Drawing on the science of immunology, Messenger explores how we wound and how we heal. Whether the focus is a tiny molecule or a global problem, Christy Ducker’s succinct poems offer ‘hope and a warning’. Illustrated throughout by Kate Sweeney’s striking photographs, Messenger shuttles between science and art to suggest alternative ways of looking at recovery.
For more on Ducker, see her website.
I’ve been championing the dance category of videopoetry for years, so I was pleased to see this worthy representative of it take the top honors at last weekend’s Rabbit Heart Poetry Film Festival. Written and performed by “modern-day mystic” Rachel Kann, with choreography by her and Jhon Gonzalez, and directed by Brad (Bradford L.) Cooper, it won Best Overall Production and Best Sound/Music (the work of Cooper and Atom Smith). See YouTube for the complete credits and Hevria for the text.
A 2014 film by Pablo Diartinez and Erik Parys that’s been out of reach to web viewers until now, making the indie film festival rounds and racking up a bunch of awards — and rightfully so. It’s a beautiful film. Here’s the summary from IMDb:
‘Out of reach (rain night)’ is the first installment in ‘From the pages of Album’, a series of short films adapting the poetry of Jorge Diaz Martinez to the screen in a collage of animated graphics, texts and live action. ‘Out of reach (rain night)’ finds the series’ protagonist, a nameless poet in Brussels, seeking shelter and a place to sleep in a tram stop, while memories of lost friendship and love invade his clouded mind and the screen. The poem for this episode, a ‘found object’, paints a state of incommunicado and evasion.
Music and sound are by T.S.E.G. (Thomas Giry). For more on the poet, see his blog; the Pages of Album has its own website and Facebook page. I’ll be following the progress of this “fusion cinema poetry book” with great interest.
Animation by Victor Newman of a poem from Gary Jackson‘s book Missing You, Metropolis, which “imagines the comic-book worlds of Superman, Batman, and the X-Men alongside the veritable worlds of Kansas, racial isolation, and the gravesides of a sister and a friend,” according to the publisher’s description. Newman was assisted by animators Jonathan Djob Nkonbo and Jeff Chong, JD McMillin did the sound design, and the voiceover is by Chuck Johnson.
Tryouts was produced by Motionpoems as part of their Season 7, in partnership with Cave Canem. For the text of the poem, see the Motionpoems website.

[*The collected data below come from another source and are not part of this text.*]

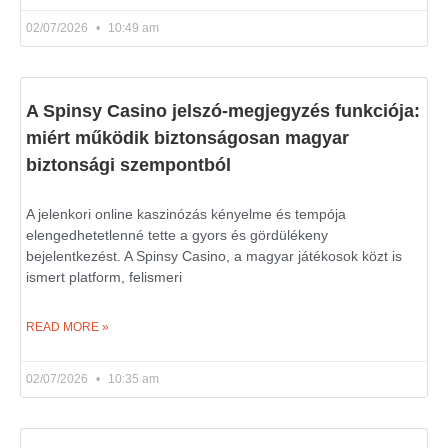
02/07/2026
10:49 am
A Spinsy Casino jelszó-megjegyzés funkciója:
miért működik biztonságosan magyar
biztonsági szempontból
A jelenkori online kaszinózás kényelme és tempója
elengedhetetlenné tette a gyors és gördülékeny
bejelentkezést. A Spinsy Casino, a magyar játékosok közt is
ismert platform, felismeri
READ MORE »
02/07/2026
10:35 am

The Desktop Metaphor is a film by Helmie Stil of Caleb Parkin’s second placed poem in the National Poetry Competition 2016, commissioned by Alastair Cook of Filmpoem in partnership with the Poetry Society.

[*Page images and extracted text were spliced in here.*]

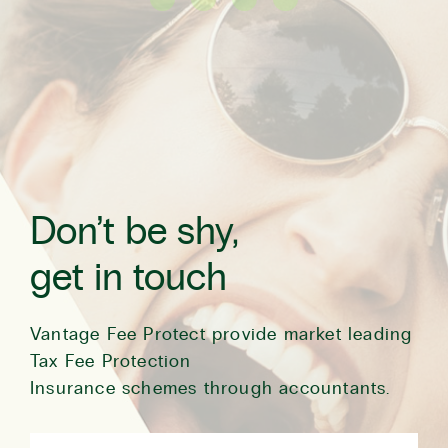
Don’t be shy,
get in touch
Vantage Fee Protect provide market leading
Tax Fee Protection
Insurance schemes through accountants.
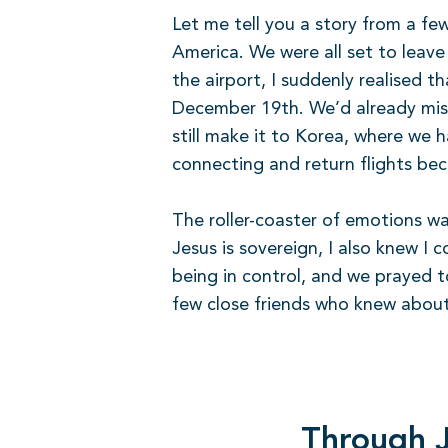
Let me tell you a story from a fe
America. We were all set to leav
the airport, I suddenly realised 
December 19th. We’d already missed
still make it to Korea, where we 
connecting and return flights be
The roller-coaster of emotions wa
Jesus is sovereign, I also knew I
being in control, and we prayed t
few close friends who knew about 
Through J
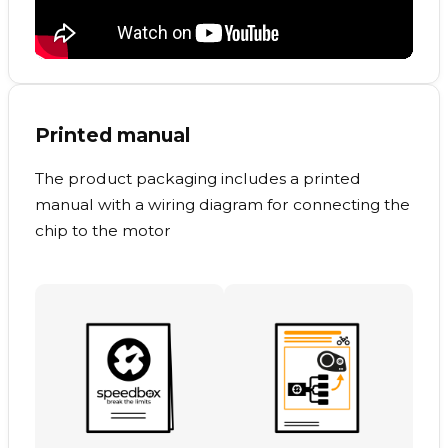
Printed manual
The product packaging includes a printed
manual with a wiring diagram for connecting the
chip to the motor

Dutch filmmaker Helmie Stil is also the organizer of Filmpoem Festival 2017 at the Depot in Lewes on October 28, which will include a screening of all ten of the films made for the 2016 winners of the UK Poetry Society’s National Poetry Competition.
Caleb Parkin is a “poet, performer, artist, facilitator and educator, based in Bristol.” His poem on the page takes an interesting diptych-like form as the words echo back and forth from one line to the next.